Abstract
A new farm economic typology has recently been introduced in the EU. This study compares the economic performance of wine-grape growers in four important quality wine areas of Sicily taking into account the different EU economic typology standards of standard gross margin (the old method) and standard output (the new method). The objective of this study is to identify the differences between the two methods and to ascertain the potential implications for small wine-grape growers’ profitability and their access to public support. We seek to determine whether restrictions can be identified that limit the potential benefits from rural development policies.
For this purpose, we applied the economic criteria of the EU to a representative sample of Sicilian wine-grape growers in order to compare the economic profitability of wine-grape farms in protected designation of origin areas. This comparative approach has allowed us to categorize the economic size of the sample in accordance with recent EU modifications and discuss the possible impacts that the adoption of the new economic criteria would have on access to the Rural Development Programme measures for wine-grape growers.
Notes
1. DOCG means ‘controlled and guaranteed designation of origin'. According to this classification, DOCG wines are considered to be the highest quality wines in the Italian market.

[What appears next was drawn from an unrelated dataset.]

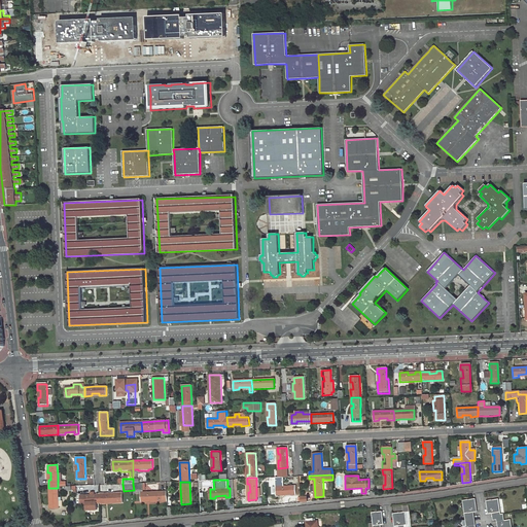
[(291,495),(291,494),(295,494),(295,485),(289,486),(282,486),(276,487),(276,495),(282,495),(282,493),(284,493),(285,495),(286,496),(291,495)]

2. Since 1984 ‘the economic size of the farm is defined according to the total standard gross margin of the farm itself and is expressed in European Size Unit (ESU)'; the ESU corresponds to 1.200 ECU/euros (Decision 85/377/CE). Regulation (EC) no. 1242/2008 states that ‘the economic size of the farm is defined according to its total standard output'.
3. The index number indicates the relative change occurring in values with reference to a previous base value (average sample), conventionally given the number 100.